My destination on my jaunt down Indian Point Road this morning was the place the locals call the beaver pond. It probably has a different, official name, but nobody uses it. The beavers have exercised adverse possession—you can see their two ramshackle lodges that look like wood piles across the pond—and they have acquired de facto naming rights in the process.

The pond is a mile or so down the road, after it veers from the shoreline and meanders inland into some piney forest. Sometimes, if you’re lucky and your timing is right, you’ll see the beavers swimming in the pond, hauling wood to the lodge, or gnawing away at the wood at their lodge, and if you’re really lucky they might notice you and slap their flat tails on the surface of the water and then swim away in a huff. This morning, though, I didn’t see any of the critters. I expect they were keeping themselves warm in their lodges, probably enjoying a warming cup of coffee before getting to work.

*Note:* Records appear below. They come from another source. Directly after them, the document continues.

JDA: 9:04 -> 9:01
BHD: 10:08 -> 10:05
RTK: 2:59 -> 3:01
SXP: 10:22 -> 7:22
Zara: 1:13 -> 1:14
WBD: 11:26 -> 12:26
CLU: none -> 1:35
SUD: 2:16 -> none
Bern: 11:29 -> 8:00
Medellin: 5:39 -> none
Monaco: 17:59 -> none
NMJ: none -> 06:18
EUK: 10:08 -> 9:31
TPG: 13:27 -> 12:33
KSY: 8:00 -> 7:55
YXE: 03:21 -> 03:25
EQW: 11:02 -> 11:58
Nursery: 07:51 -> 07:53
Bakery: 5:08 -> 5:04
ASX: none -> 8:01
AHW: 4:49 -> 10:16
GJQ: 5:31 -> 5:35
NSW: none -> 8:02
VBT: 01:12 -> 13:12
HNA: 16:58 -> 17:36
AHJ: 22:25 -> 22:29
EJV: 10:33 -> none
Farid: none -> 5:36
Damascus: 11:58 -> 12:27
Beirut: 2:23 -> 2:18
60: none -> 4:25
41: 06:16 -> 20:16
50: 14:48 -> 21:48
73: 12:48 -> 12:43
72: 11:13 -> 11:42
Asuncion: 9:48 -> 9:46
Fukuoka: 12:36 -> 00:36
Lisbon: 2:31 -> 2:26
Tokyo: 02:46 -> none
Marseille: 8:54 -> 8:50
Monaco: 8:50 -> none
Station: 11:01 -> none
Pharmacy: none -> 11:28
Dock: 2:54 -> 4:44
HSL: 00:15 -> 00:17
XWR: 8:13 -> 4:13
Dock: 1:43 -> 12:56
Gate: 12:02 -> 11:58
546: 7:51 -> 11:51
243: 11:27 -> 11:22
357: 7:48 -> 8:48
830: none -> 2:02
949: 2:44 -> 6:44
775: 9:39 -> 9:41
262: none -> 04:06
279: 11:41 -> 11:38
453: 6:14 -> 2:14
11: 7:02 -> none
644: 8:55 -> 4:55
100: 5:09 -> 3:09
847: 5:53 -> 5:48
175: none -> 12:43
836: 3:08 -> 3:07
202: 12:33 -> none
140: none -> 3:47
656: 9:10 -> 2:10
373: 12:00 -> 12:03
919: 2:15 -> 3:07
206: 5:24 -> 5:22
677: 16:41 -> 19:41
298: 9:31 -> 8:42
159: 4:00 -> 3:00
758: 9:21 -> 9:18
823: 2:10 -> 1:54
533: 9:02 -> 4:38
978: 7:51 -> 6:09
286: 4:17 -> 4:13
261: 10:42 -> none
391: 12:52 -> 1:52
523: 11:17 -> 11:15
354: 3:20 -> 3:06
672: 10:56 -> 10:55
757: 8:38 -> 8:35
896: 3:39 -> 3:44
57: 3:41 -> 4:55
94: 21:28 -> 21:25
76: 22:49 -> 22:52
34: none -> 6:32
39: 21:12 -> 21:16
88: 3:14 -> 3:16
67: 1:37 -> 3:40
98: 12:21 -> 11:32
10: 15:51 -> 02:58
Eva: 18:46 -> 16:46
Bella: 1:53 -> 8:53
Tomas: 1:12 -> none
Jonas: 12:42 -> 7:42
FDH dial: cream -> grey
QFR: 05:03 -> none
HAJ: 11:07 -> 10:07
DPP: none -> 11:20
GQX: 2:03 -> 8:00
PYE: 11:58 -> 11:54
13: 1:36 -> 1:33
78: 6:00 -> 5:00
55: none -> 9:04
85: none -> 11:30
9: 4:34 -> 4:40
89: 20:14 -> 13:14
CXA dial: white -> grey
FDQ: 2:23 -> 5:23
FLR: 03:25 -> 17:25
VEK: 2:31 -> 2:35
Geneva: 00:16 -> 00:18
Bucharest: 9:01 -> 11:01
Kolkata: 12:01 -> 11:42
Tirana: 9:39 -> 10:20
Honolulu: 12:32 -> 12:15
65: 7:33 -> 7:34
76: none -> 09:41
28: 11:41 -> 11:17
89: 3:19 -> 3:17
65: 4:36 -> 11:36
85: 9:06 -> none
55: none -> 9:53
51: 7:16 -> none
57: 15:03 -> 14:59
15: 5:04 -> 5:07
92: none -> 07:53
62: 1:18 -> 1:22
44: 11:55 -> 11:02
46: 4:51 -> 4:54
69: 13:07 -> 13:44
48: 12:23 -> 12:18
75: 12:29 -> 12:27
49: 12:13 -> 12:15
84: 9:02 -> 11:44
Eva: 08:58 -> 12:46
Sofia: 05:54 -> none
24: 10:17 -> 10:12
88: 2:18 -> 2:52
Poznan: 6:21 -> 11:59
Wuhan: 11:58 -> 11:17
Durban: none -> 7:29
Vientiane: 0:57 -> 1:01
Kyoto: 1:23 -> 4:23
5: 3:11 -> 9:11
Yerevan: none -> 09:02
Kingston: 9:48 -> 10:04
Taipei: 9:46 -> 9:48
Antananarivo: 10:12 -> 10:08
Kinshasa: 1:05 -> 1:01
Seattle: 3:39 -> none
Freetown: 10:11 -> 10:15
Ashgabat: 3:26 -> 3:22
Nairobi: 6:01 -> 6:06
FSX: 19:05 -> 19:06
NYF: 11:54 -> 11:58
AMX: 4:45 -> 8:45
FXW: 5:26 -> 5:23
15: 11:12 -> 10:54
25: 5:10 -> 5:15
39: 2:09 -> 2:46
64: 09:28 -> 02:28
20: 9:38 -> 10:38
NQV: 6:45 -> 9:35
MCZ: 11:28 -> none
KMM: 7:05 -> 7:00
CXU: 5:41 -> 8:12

Low Tide On Indian Point Road

Kish says I am a creature of habit. She’s absolutely right, of course: I’m about as wedded to routine as any non-OCD human could be. But every once in a while I like to mix things up a bit.

Today, I decided to vary my walking route. It’s a cold, damp day in Stonington with lots of rain in the forecast, and I wanted to get a decent amount of exercise before the raindrops start falling. So when I reached the top of the Granite Road hill I turned right, rather than my customary left, and rambled down Indian Point Road, heading away from downtown. It’s a winding street the hugs the shoreline then jogs inland.

It was low tide, which means the scenery looks a lot different than it does at high tide. I liked this vista of a homeowner’s dock left high and dry by the retreating seawater, pointing out at the boats at anchor and the many small islands in the harbor.